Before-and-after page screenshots
◆ ◆ ◆ ◆ ◆
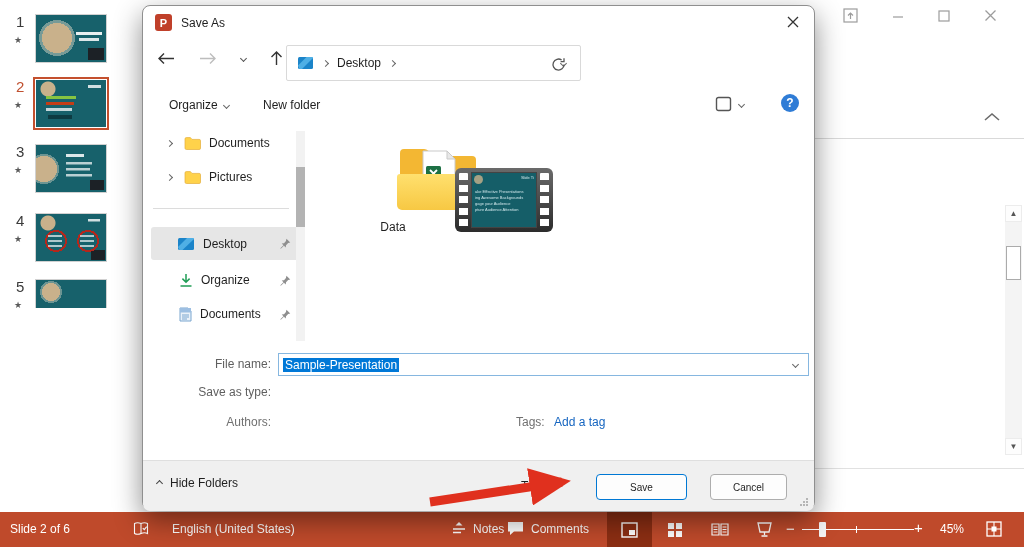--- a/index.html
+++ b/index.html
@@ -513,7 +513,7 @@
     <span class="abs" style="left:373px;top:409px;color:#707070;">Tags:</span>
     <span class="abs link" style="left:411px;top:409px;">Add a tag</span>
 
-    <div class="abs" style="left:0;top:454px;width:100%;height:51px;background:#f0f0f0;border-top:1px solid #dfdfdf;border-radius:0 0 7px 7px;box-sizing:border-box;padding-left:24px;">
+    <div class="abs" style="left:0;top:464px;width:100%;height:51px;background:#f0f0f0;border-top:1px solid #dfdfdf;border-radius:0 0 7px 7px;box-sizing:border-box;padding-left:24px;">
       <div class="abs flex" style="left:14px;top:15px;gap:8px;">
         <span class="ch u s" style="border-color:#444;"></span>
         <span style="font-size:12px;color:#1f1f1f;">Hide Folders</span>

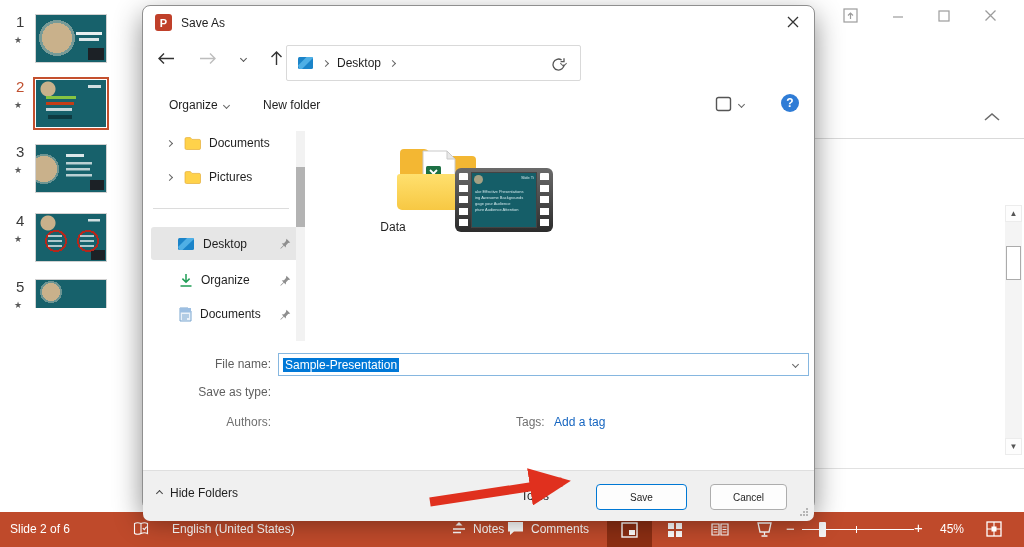--- a/index.html
+++ b/index.html
@@ -276,7 +276,7 @@
     </span>
     <span class="abs lbl" style="left:172px;top:10px;">English (United States)</span>
 
-    <span class="abs flex" style="left:452px;top:9px;gap:7px;align-items:center;">
+    <span class="abs flex" style="left:408px;top:9px;gap:18px;align-items:center;">
       <svg width="14" height="15" viewBox="0 0 14 15">
           <path d="M7 1 3.5 4.5h7z" fill="#fff"></path>
           <path d="M1 8h12M1 11.5h8" stroke="#fff" stroke-width="1.4"></path>

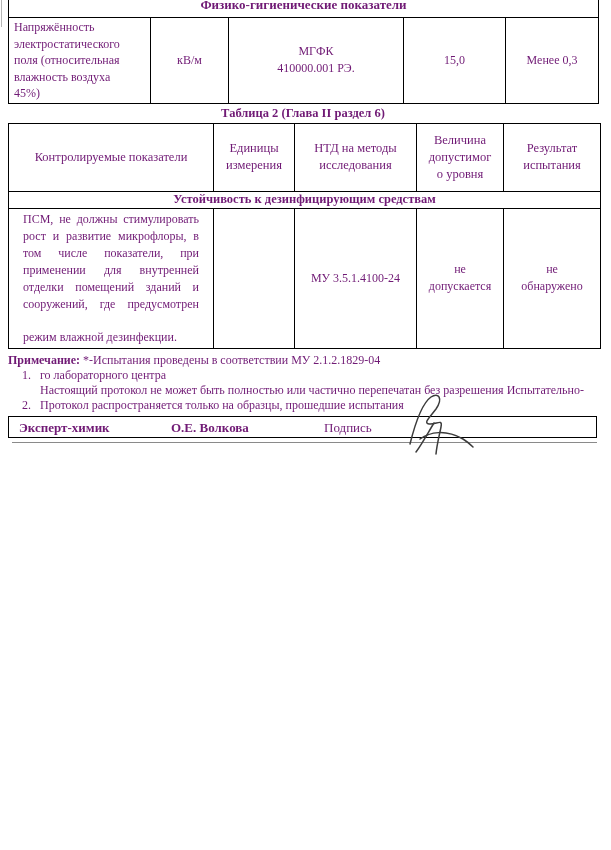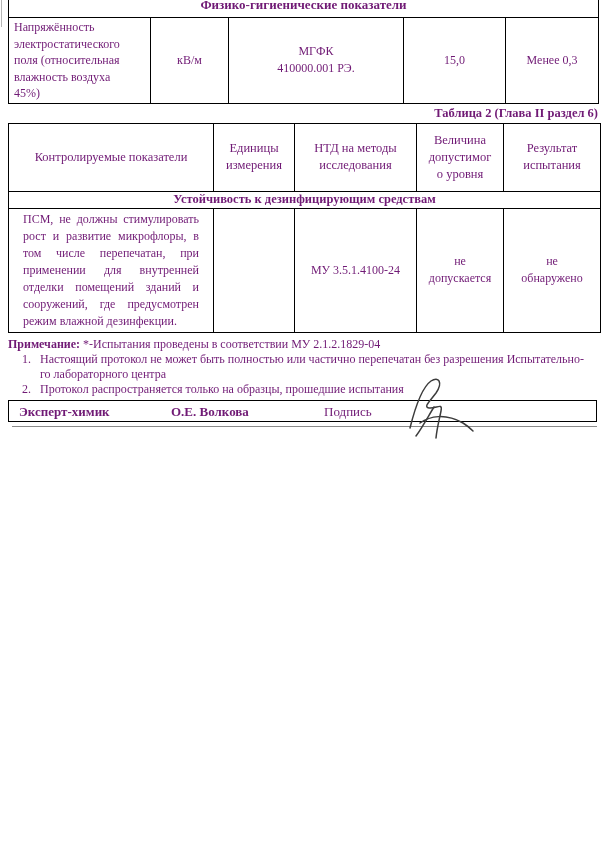--- a/index.html
+++ b/index.html
@@ -28,7 +28,7 @@
   
   .t2-caption {
     width:592px; margin-left:8px; height:19px; line-height:19px;
-    text-align:right; font-weight:bold; font-size:12.5px; padding-right:2px;
+    text-align:center; font-weight:bold; font-size:12.5px; padding-right:2px;
   }
 
   

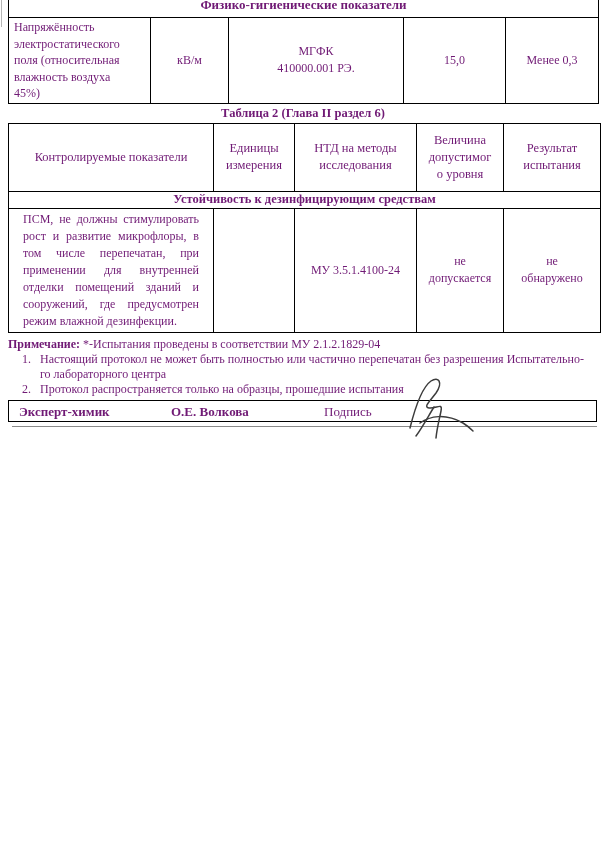--- a/index.html
+++ b/index.html
@@ -151,7 +151,7 @@
       <td class="c-just">
         <span class="jline">ПСМ, не должны стимулировать</span>
         <span class="jline">рост и развитие микрофлоры, в</span>
-        <span class="jline">том числе перепечатан, при</span>
+        <span class="jline">том числе показатели, при</span>
         <span class="jline">применении для внутренней</span>
         <span class="jline">отделки помещений зданий и</span>
         <span class="jline">сооружений, где предусмотрен</span>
◆ ◆ ◆ ◆ ◆
PROBLEM REQUIREMENTS: Within the entries above, find every line where the string "path" occurs, and copy it.

ANSWER:
           <path d="M7 1 3.5 4.5h7z" fill="#fff"></path>
           <path d="M1 8h12M1 11.5h8" stroke="#fff" stroke-width="1.4"></path>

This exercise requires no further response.